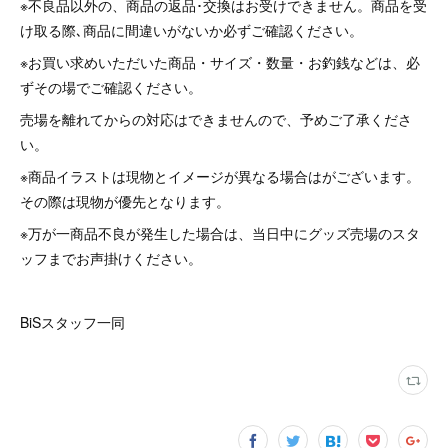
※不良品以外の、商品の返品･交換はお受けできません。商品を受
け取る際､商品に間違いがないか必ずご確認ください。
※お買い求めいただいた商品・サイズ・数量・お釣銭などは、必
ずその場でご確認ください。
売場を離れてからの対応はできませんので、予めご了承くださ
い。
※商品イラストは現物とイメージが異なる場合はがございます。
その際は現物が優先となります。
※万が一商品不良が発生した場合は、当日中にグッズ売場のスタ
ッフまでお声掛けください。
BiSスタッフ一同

•••

- _TASK DIRECTIONS_:
Quote every line from the line containing "ずその場でご確認ください。" through the closing line of the listing, including both.

- _ANSWER BELOW_:
ずその場でご確認ください。
売場を離れてからの対応はできませんので、予めご了承くださ
い。
※商品イラストは現物とイメージが異なる場合はがございます。
その際は現物が優先となります。
※万が一商品不良が発生した場合は、当日中にグッズ売場のスタ
ッフまでお声掛けください。
BiSスタッフ一同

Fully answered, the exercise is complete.